Baked Alaska
Omelette Norvegienne
This Baked Alaska is one very special dessert and will have everyone coming back for more!
A light heavenly sponge enveloping the creamiest ice-cream - you don't get better than this!
It may seem a bit tricky if you've never made this before but it really is easy as long as you follow the instructions and completely cover the ice-cream with the meringue!
It's well worth the effort and you are sure to impress everyone at your table!
Ingredients
• 4 large egg whites
• 8 oz sugar (250gm)
• 1 sponge cake (genoese)
• 3 tablespoons kirsch or other liqueur
• 16oz (500gm) vanilla ice-cream
• Icing sugar - just a sprinkle
Method
• Whisk the egg whites with the sugar until it forms stiff peaks. This can be done using an electric whisk or by hand whisk but takes much longer.
• Place the meringue in the refrigerator to chill.
• Cut the cake in half horizontally and sprinkle with the liqueur.
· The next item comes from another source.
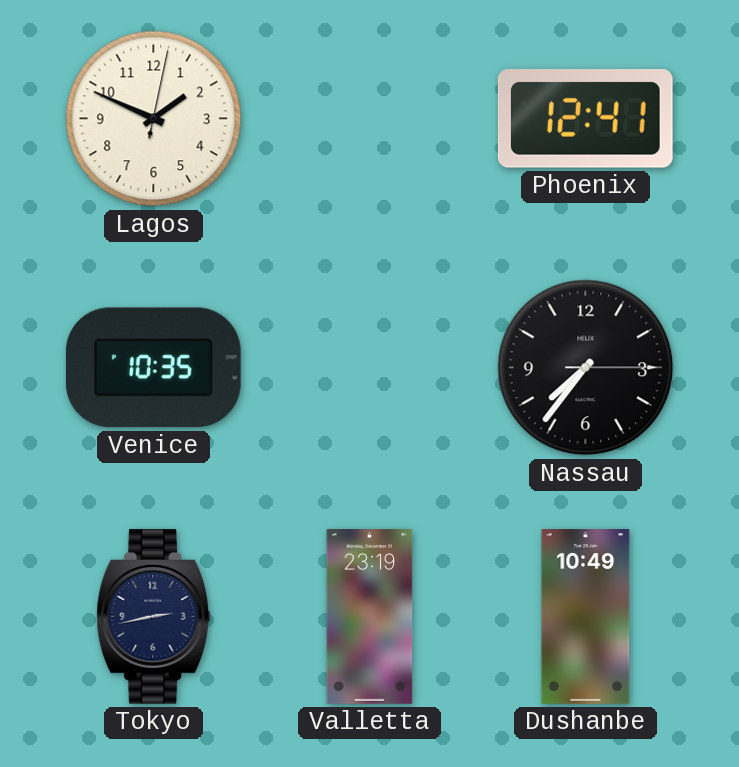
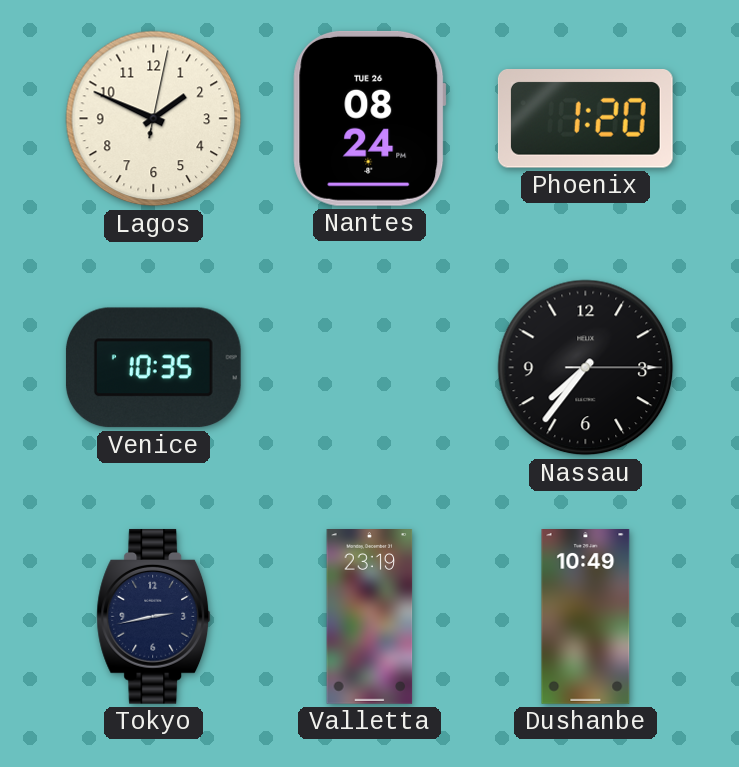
Nantes: none -> 08:24
Phoenix: 12:41 -> 1:20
• Place half the cake on a serving plate and cover it with the ice-cream. The ice-cream must be frozen solid - you may have to cut it into pieces!
• Place the other piece of cake on the top. Press it down completely covering the ice-cream.
• Cover the whole area of the cake with the meringue quite roughly. This is the crucial part it MUST be completely covered!
• Sprinkle with icing sugar.
• Place in centre of pre-heated oven 220C/425F until golden brown.
This is just a sumptuous dessert and one I know you and your family and friends will fall madly in love with!